Just one day with some sunshine and yesterdays tightly furled flowers have opened wide.

Galanthus 'Potter's Prelude' has beautifully shaped flowers
with petals as rounded and gently cupped as cream tea spoons.

Saturday, 1 December 2012

We're edging closer and closer to winter, having reached the opening days of December.
Here's another unexpected snowdrop in pristine white bloom. Galanthus 'Potter's Prelude'.
Which, you might notice, appears together with its leaves, unlike Queen Olga's snowdrop.


Sunday, 21 October 2012

No, no. It's not Spring. Really. It's still October. And here is Queen Olga's snowdrop,
doing what it is supposed to do. Notice that like a number of other autumn blooming bulbs

Galanthus reginae-olgae has flowers but no leaves. They'll wait until next Spring to make an appeance.

Friday, 19 October 2012

Another autumn version of something more familiar in Spring. Fall blooming
Crocus speciosus 'Albus' its clean white goblet bedecked with dewdrops.

I love this little autumn onion, Allium thunbergii. All summer it is a quiet green
grassy little tuffet. Then it autumn is smothers itself with these nifty little purple bells.
Look, it is sticking out its golden pollen tipped anthers. Chiming, I mean charming.



Here's another monkshood. This cultivar is named 'Cloudy', for ots off white flowers stained with light purple.

Wednesday, 17 October 2012

One of my favorite flowers of autumn, monkshood, Aconitum carmichaelii.
Such a rich color on a stately plant. Easy to grow and the, deer don't eat it.

It is now offically Indian summer. Warm weather again after a frost,
one sufficient to convince the banana cannas that winter is coming.


Friday, 28 September 2012

Many, let me even say most of the knotweeds are thugs of the first water. Drive along New Jersey highways
and the verges are lined with massive colonies of this plant. This cultivar, Polygonum 'Rose Queen' is less
aggressive. Here, with Aconitum carmichaelii about to flower it lends a shrub-size presence to the garden.


Wednesday, 26 September 2012

Arum italicum 'Pictum'. Another of those silly plants than think autumn is the time to spring into growth.

──────

CHECK YOUR UNDERSTANDING ->
1) In the garden diary, what is the name of the monkshood cultivar with off-white flowers stained with light purple?
2) Write out the garden diary word for word, everything from "Sunday, 21 October" down to "bedecked with dewdrops.".
3) Continue the garden diary past its last sentence, the one about Arum italicum 'Pictum'.
The data that comes next has nothing to do with the garden diary.

DATA EXTRACT ->

──────

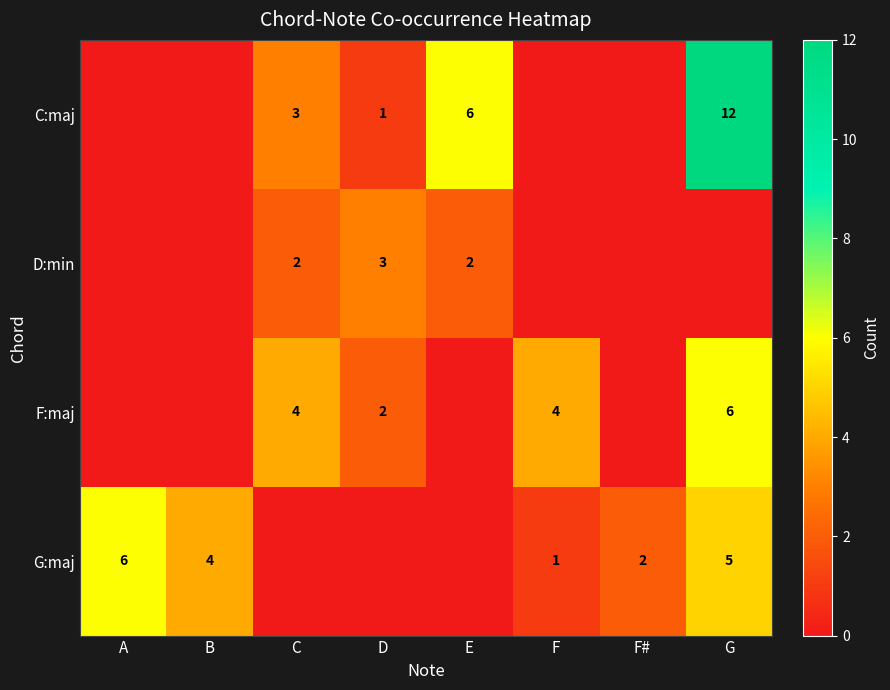

The value of D:min at C is 3. True or false?

False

──────

ANSWERS TO THE EXERCISES ->
1) It is named 'Cloudy'.

2)
Sunday, 21 October 2012

No, no. It's not Spring. Really. It's still October. And here is Queen Olga's snowdrop,
doing what it is supposed to do. Notice that like a number of other autumn blooming bulbs

Galanthus reginae-olgae has flowers but no leaves. They'll wait until next Spring to make an appeance.

Friday, 19 October 2012

Another autumn version of something more familiar in Spring. Fall blooming
Crocus speciosus 'Albus' its clean white goblet bedecked with dewdrops.

3)
Call it autumn crocus (which it is not), Colchicum bournmuelleri flowers in fall but not its leaves.
Sensibly enough it waits until Spring for that. Admittedly looking like crocus on steroids, it make a great cut flower.

Oxalis regnellii looks like a fuchsia-splotched purple clover. It grows from an odd little tuber, resembling
a pink sort of pinecone except sometimes there are translucent pinkish gray radish-y sort of structures. Whatever.
I dig in autumn and either keep them dry and dormant until Spring, or pot a few to keep growing for winter color.

Saturday, 8 September 2012

Banana canna, Canna musaefolia, It's never flowered for me but so what,
I don't care since I grow it for foliage effect. Very vigorous, spreads with masses
of rhizomes. Overall, similar to Musa sumatrana, red spot banana with its lovely leaves.

This is the banana that used to live in a pot and winter in my bedroom. Year by year it has become more and more of a chore to haul it up a flight of stairs, turn 180 degrees at the landing, and up another flight of stairs. Last winter it stayed in the great room. But Domino cat thought it was sufficiently tree-like that he could climb it. Shred it is more accurate. So this summer I unpotted it, carted it down the driveway and planted it directly in the soil in the tropical summer garden at the bottom. Very happy! Of course I'll need to figure out what happens when the frosts come.

Castor bean, Ricinus communis, is a stately annual. Annual in New Jersey, that is, perennial
in milder climates. Joan was kind enough to start the seeds indoors whilst I was off enjoying
Holland in Tulip Time. Barely 5 months ago, and how bold and stately they have grown.

In addition to the lush palmate foliage castor beans have
these spikes of, well, spike-y seed pods with speckled beans.

I had an overgrown cane stem begnia in the greenhouse. Planted it out in the
tropical garden where the deer propmpty ate all the leaves off of it. Sprinkled
Milorganite around and look how nicely it has recovered, foliage and flowers.

Something the deer do not eat - caladiums. They are in the Family Aracea,
Aroid family. And all members have unpalatable crystals of calcium oxalate
that are unpleasant when nibbled on. Their beautiful leaves are great for
shady places, and make an excellent companion with lacy fern fronds.

If I'd bought the tubers from a specialty nursery rather than
a big box store I'd name this 'June Bride' I didn't, so I can't.
Just call it aff June Bride. Nameless or not, it is most attractive.

Thursday, 6 September 2012

Two weeks later and the Crinum powellii is going from strength to strength, just flowering away.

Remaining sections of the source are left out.